Hareket ederken sürekli bir çıtırtı sesi geliyorsa hareketli parçaya binen yükü azaltmanız gerekir. Ortopedi travmatologunun muayenehanesi aracılığıyla nedeni ortadan kaldırmak daha iyidir. Reklamı yapılan ilaçların kendi kendine uygulanması sadece yardımcı olmakla kalmaz, aynı zamanda zarara da neden olabilir. Bir röntgen kemiklerin ve eklemler arası kıkırdağın durumunu gösterecektir. Tükendiği ortaya çıkarsa bireysel öneriler verilecektir. Kıkırdak yıpranmışken ağrıyı steroid olmayan antiinflamatuar ilaçlarla tedavi ederseniz, eklemdeki hassasiyeti ancak kullanmaya devam ederken azaltabilirsiniz. Zamanla ince kıkırdak eklem içi dokuda iltihaplanmaya neden olur ve bu da artroza yol açar.
Artrit veya artroz
Tıp eğitimi olmayan veya kişisel olarak kemik ve eklem sorunlarıyla karşılaşmamış kişiler için iki kavram: artrit ve artroz tamamen aynı görünmektedir. İsimlerin benzerliği, eklemlerle ilgili tüm hastalıkların kökeninin “sanat” olmasıyla açıklanmaktadır. “O” öneki inflamatuar bir süreci gösterir. Bu, diğer terimlerin örneğinde görülebilir: rinit - sinüslerin iltihabı, bronşit - bronşların iltihabı; otitis – kulak iltihabı. Ancak terim inflamasyonun nedenlerini göstermez, bu da teşhis olamayacağı anlamına gelir.
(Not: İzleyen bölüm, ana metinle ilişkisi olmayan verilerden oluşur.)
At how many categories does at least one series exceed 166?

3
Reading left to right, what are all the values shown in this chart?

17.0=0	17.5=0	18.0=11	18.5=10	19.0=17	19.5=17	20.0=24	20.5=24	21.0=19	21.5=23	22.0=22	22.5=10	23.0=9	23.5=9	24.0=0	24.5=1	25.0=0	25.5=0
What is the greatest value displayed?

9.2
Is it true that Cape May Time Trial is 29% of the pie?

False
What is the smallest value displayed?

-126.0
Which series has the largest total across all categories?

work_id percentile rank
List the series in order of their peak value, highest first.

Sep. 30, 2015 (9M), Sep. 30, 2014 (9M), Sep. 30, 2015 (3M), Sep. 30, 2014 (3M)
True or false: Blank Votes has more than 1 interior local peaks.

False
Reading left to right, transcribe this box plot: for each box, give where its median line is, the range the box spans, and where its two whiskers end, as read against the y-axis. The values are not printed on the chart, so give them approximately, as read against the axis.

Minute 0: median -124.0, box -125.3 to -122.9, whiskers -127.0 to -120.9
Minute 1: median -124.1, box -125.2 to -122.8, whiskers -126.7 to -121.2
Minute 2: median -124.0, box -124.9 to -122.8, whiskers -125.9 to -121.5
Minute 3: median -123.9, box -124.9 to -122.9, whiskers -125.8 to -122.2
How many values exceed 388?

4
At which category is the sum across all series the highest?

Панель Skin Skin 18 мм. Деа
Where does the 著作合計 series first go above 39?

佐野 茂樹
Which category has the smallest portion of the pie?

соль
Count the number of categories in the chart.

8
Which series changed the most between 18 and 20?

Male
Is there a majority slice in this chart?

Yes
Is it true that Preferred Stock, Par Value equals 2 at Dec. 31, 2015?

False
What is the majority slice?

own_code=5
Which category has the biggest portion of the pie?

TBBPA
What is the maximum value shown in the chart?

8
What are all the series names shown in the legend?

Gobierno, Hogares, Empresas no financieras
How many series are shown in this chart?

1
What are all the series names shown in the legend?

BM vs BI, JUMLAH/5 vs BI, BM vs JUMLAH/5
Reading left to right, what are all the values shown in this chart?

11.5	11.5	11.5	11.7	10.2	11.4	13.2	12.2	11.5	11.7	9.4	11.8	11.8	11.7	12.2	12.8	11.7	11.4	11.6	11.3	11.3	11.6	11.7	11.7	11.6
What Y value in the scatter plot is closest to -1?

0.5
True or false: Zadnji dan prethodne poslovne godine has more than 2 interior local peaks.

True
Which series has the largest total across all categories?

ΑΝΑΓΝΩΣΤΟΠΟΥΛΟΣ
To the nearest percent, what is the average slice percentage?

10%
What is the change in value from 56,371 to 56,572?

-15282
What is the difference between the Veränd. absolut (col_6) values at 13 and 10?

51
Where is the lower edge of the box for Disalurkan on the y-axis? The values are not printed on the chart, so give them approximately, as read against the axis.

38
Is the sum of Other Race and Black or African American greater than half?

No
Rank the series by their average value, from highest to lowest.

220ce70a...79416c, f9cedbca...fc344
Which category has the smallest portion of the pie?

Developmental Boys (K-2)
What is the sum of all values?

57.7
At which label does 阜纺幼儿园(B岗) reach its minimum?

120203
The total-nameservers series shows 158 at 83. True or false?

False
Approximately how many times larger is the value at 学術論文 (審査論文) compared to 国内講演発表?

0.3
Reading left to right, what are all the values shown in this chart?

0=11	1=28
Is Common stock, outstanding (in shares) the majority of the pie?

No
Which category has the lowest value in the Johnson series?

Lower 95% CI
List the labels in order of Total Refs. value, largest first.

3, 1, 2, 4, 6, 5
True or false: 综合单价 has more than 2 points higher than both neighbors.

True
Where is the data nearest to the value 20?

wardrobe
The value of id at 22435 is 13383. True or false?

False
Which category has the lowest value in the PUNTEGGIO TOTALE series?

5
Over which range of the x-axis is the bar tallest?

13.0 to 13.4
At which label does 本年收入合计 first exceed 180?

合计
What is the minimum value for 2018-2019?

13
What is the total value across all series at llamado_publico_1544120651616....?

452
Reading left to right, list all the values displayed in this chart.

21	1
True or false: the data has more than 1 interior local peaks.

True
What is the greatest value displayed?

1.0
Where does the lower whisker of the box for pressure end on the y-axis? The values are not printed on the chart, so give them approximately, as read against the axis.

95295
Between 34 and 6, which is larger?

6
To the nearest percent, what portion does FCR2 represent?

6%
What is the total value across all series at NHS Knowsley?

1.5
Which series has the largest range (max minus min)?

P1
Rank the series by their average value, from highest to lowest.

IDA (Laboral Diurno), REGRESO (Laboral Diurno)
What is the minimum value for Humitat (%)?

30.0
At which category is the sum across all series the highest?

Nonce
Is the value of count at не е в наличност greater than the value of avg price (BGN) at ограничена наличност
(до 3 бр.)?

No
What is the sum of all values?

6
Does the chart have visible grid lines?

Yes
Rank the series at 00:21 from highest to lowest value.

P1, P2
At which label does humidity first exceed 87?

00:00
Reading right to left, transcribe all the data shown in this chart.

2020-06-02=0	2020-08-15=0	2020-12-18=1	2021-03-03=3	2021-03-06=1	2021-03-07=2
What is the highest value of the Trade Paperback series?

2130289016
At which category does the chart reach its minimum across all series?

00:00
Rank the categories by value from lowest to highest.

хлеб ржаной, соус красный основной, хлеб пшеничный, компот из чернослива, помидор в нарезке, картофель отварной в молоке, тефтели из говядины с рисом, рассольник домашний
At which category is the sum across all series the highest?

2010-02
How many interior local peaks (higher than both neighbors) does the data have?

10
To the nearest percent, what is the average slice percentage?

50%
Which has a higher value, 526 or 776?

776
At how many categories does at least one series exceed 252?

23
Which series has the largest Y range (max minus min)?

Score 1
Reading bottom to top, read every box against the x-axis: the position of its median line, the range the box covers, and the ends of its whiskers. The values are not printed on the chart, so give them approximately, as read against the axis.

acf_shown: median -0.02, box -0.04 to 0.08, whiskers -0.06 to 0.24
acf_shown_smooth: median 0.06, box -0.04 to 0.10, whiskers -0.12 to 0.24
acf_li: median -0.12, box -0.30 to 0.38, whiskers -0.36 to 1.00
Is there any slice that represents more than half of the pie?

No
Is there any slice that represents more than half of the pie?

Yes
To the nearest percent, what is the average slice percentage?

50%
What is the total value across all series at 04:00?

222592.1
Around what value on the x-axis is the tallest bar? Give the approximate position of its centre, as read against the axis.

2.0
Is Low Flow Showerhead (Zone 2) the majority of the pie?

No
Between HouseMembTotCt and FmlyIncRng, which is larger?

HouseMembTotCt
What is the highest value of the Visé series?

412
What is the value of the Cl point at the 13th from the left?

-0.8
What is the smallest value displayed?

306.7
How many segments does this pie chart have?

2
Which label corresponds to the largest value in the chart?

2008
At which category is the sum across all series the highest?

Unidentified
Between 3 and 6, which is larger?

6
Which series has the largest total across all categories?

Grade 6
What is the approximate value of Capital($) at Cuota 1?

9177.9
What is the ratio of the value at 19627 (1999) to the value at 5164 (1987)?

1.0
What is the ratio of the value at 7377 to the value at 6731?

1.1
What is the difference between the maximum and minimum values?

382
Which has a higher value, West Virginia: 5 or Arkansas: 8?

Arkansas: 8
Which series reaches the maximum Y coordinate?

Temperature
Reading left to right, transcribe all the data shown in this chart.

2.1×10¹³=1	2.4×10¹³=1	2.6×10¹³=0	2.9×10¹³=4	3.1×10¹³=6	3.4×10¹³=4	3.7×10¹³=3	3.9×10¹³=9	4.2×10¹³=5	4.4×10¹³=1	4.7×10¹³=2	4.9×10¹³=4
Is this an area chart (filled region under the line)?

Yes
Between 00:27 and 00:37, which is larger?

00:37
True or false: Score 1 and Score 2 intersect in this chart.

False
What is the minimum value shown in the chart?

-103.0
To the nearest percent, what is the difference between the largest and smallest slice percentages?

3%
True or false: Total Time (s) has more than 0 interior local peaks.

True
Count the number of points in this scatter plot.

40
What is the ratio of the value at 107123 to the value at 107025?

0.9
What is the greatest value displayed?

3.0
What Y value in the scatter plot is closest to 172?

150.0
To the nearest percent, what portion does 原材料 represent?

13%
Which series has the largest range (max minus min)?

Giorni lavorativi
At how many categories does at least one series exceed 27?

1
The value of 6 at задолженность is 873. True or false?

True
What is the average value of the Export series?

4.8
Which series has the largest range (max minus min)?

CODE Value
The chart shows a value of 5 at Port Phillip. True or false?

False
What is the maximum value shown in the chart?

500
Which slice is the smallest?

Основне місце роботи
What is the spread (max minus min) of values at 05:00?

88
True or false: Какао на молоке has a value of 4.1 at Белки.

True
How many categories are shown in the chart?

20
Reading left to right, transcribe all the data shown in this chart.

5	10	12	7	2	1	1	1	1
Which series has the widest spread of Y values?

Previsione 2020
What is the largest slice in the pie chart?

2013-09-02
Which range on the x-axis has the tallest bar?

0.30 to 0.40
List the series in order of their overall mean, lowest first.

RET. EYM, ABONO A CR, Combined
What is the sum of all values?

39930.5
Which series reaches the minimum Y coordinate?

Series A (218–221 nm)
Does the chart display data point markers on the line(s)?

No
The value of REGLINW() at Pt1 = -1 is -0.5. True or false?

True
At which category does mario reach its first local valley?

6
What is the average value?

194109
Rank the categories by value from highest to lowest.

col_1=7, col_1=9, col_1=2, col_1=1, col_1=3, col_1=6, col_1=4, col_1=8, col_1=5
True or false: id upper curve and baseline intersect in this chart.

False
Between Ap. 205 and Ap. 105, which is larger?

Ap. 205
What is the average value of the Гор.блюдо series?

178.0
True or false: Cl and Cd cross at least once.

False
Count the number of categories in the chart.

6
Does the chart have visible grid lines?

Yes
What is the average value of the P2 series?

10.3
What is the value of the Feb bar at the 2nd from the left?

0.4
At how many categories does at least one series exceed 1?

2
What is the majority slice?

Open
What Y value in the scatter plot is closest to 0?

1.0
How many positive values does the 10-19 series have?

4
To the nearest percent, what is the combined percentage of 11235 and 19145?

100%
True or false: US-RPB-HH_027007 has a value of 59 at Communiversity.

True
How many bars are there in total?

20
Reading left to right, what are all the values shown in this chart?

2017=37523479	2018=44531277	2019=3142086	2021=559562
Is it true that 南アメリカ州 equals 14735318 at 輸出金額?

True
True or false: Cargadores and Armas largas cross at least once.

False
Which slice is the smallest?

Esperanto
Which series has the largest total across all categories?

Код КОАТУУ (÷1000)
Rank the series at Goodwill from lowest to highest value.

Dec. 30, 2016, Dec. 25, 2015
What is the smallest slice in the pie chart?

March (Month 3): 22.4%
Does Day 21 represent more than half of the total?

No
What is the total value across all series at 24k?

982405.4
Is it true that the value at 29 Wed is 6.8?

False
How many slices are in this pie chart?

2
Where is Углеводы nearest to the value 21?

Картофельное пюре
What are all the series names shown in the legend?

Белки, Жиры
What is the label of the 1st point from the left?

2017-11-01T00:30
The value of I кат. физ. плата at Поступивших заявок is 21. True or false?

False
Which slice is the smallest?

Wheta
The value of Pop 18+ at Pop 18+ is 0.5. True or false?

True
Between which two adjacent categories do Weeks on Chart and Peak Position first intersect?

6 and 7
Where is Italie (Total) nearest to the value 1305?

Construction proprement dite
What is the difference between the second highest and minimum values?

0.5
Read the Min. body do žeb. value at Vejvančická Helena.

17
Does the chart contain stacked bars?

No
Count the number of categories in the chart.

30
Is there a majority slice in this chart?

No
Örneğin bronşit hem viral hem de bakteriyel olabilir. Bu, her iki durumda da tedavi taktiklerinin tamamen farklı olduğu anlamına gelir. Artrit, nedeni açıklanamayan bir eklemdeki iltihaplanmadır.
Artroz, eklemler arası kıkırdağı etkileyen bir hastalıktır. Uzun süreli incelenmemiş artrit, er ya da geç artroza yol açar. Eklemdeki inflamatuar süreçler, dokuların uygun beslenmemesi ve incelmesi nedeniyle metabolizmayı bozar. Kıkırdak dokusunun tahribatının meydana geldiği yer burasıdır.
Eklem hastalığının önlenmesi
Doğru beslenme tüm vücut sistemlerinin sağlığını sağlar. Yeterli miktarda protein, kalsiyum, demir ve vitaminler, kıkırdak dokusu, bağlar, sinovyal sıvı ve kemiklere ihtiyaç duydukları her şeyi sağlamanıza olanak sağlar.
Ek olarak, aktif bir yaşam tarzı, genel olarak tüm iskelete ve özellikle eklemlere ek destek sağladıkları için kaslarınızı formda tutacaktır. Kendinizi eklemleri etkileyen tehlikeli viral enfeksiyonlardan korumak için zamanında aşı olmanız gerekir.